A simple 1000 disc production could already cost $8k for just disc production, according to an article on DVDA.org which explains all the fees that have to paid in order to even start producing Blu-ray.

In order for High Definition and Blu-ray to become a succes, content makers are essential. Besides big Hollywood studios there also many smaller independent content producers with low volume disc productions. For them Blu-ray might be just too expensive, mainly due to the obligated AACS copy protection on the discs.

Currently, if you even want to start replicating a Blu-ray disc you will have to pay AACS a one time content fee of $3000 to get you started. Then there is a fee per title of $1300 and another $0.04 per disc. Replication of the disc will set you back about $2 per single layer disc and then you just have a disc. Costs of editing and authoring etc. are not even in there. A calculation of the author of the article estimated about $13k for 1000 Blu-ray discs, which is a large amount of money for a small film maker.

Even if you were thinking to distribute your movies on recordable Blu-ray discs then you'll have to purchase BD-R discs, which are about $15-40 a disc currently, even more expensive.

An option would be to make AACS optional, it would certainly make it much cheaper, and who needs AACS on a large set of wedding videos?

Source = http://www.cdfreaks.com/news/AACS-makes-Blu-ray-too-expensive-for-small-film-makers.html


For me best part is, you put billions of dollars, yet get nothing out of it. Or at least what studio wants. (To stop copy of any kind)
 
This is one of the reasons I was against BluRay. Smaller filmmakers & studios simply may not be able to afford these licensing fees on top of the existing costs of creating, editing, and then producing the discs for sale.

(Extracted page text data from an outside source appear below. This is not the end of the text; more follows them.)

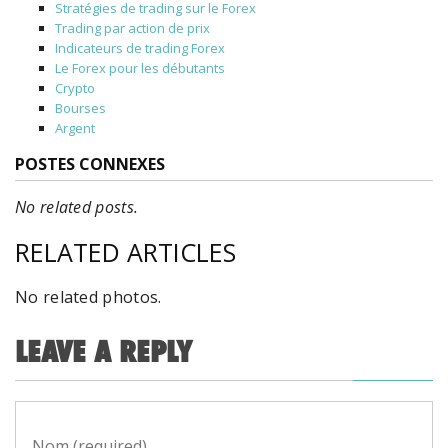
Stratégies de trading sur le Forex
Trading par action de prix
Indicateurs de trading Forex
Le Forex pour les débutants
Crypto
Bourses
Argent
POSTES CONNEXES
No related posts.
RELATED ARTICLES
No related photos.
LEAVE A REPLY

If AACS had been optional like region coding and BD+ then I would have been a little less against BluRay.
 
So is it safe to say that if I create a family reunion video I by law would need to pay for the AACS stuff too?
 
So is it safe to say that if I create a family reunion video I by law would need to pay for the AACS stuff too?

No.

If you recorded a reunion on high-def using a high-def digital recorder and burned it to a BD-R/BD-RE disc then no AACS is required. It is on BD-ROM discs that AACS is required. BD-ROM discs are pressed while BD-R/BD-RE are burned.

Make sense?
 
Yes thanks for the info. I am with the majority here and can only hope that CH-DVD may prevail now but not going to hold my breathe either.